The widespread fear that the banking industry is on verge of a fresh crisis receded somewhat on Monday, when bank shares rallied and European Central Bank president Mario Draghi hinted that more stimulus is coming to boost sluggish euro zone growth and inflation.

The rally came in spite of more evidence that Chinese and Japanese growth rates are waning rapidly, leading some investors to bet that bank shares have bottomed out.

In European trading on Monday, bank shares, led by the Italian and Greek banks, continued a surge that began late last week. The reversal from the bank carnage of early last week came as investors took the view that the rout was overdone and was probably triggered by overwrought concerns that the spectre of negative interest rates would damage their profit model.

Their new-found confidence was bolstered somewhat by Mr. Draghi's comments, made before a European parliamentary committee on Monday afternoon, on the relative health of the European banks. He said "we have to acknowledge that the regulatory overhaul since the start of the crisis has laid the foundations for durably increasing the resilience not only of individual [bank] institutions but also of the financial system as a whole."

As inflation rates prove stubbornly low in spite of a €60-billion-a-month quantitative easing program, Mr. Draghi said the ECB is "ready to do its part" to provide more stimulus, but provided no details. The ECB has already pushed a key interest rate into negative territory.

Almost all banks made gains. The Italian banks, weighed down with non-performing loans that make up an astounding 18 per cent of their total lending, soared. Banca Monte dei Paschi di Siena, Italy's third-largest bank and the world's oldest lender, climbed more than 9 per cent. Still, it is down 74 per cent over a year as the Italian government struggles to devise a scheme to help relieve the banks of their dud loans without wiping out the savings of individual Italians under the European Union's new "bail-in" rules for failing banks.

The Italian bank shares received another boost after Reuters reported that the European Central bank might use its asset-purchase program to buy bundles of bad loans from the banks or accept them as collateral in exchange for cash. Mr. Draghi, however, denied that any such plan was underway.
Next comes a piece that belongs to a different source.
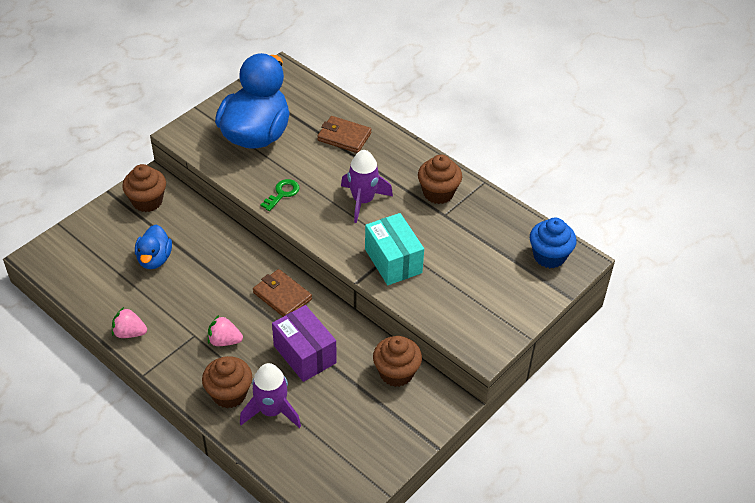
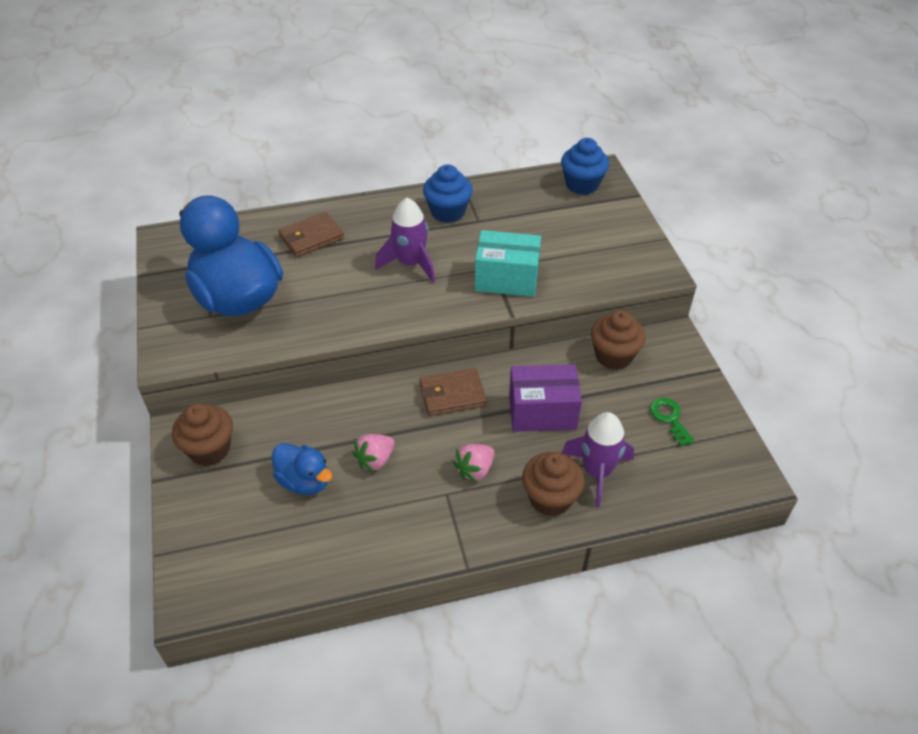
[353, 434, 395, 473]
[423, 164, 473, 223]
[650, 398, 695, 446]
German and British bank shares climbed less quickly, but investors welcomed any rise after the plunge of early last week. Deutsche Bank initially gained 2.5 per cent, taking the shares up 20 per cent – to €15.70 – over the 52-week low reached on Feb. 9, but ended the day flat. Deutsche Bank's sell-off since January has been so fast that its senior executives, and the German finance minister himself, were forced to defend the bank's health. Last Tuesday, co-chief executive John Cryan said the bank was "rock solid."

The European banks were no doubt propelled by the rising markets in Asia, where, perversely, grim economic data in China and Japan fuelled hopes among investors that more stimulus measures in those two countries was imminent.
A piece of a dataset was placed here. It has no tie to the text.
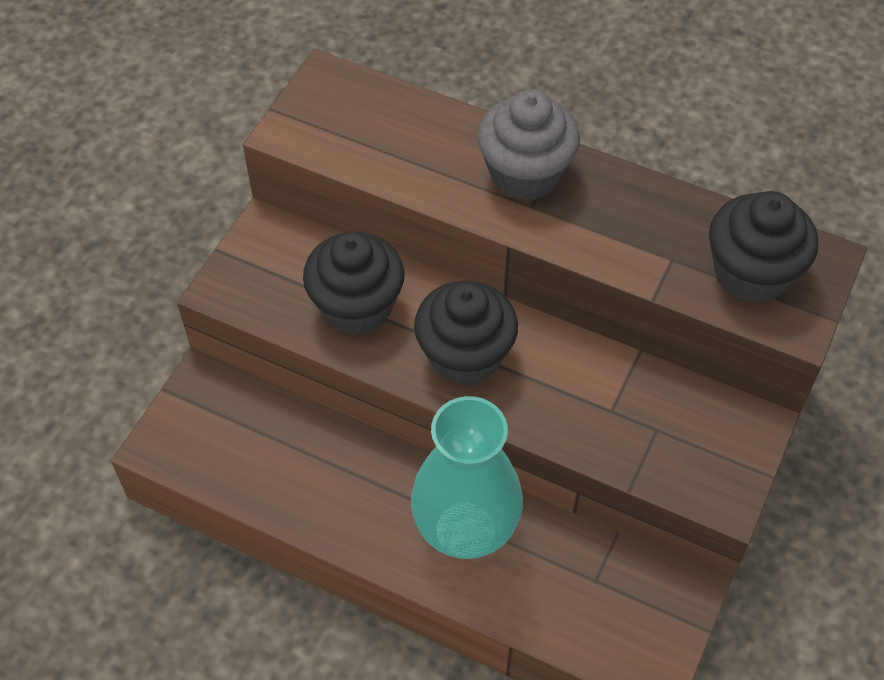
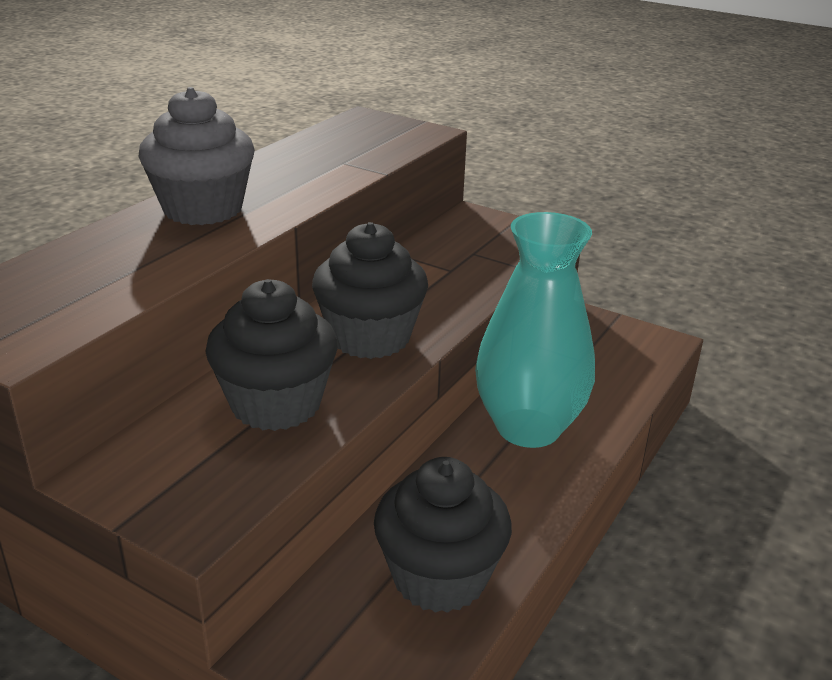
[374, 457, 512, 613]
In Tokyo, the Nikkei index shot up more than 7 per cent, after losing 11 per cent last week, in spite of new data showing that Japanese gross domestic product shrank 1.4 per cent at an annualized rate in the last quarter of 2015. The weakening yen helped to boost sentiment.

In China, markets finished down only marginally even though a sell-off had been expected, all the more so since Chinese exports, measured in dollars, fell 11 per cent in January while imports declined 16.6 per cent. But the renminbi climbed 1.2 per cent – its biggest one-day gain in more than a decade – after the People's Bank of China eased devaluation concerns.

Mike van Dulken, head of research at Accendo Markets, said "It would appear to be a case of bad news is good news again. The poor data from China (exports, imports) and Japan (GDP, industrial production) added to hopes of more central bank intervention and stimulus, which buoyed commodities prices. Add to this a continued waning of worries over the banking sector (despite many a headwind remaining) thanks to talks of the ECB buying bundles of bad loans from Italian banks and many are asking if we have found a bottom."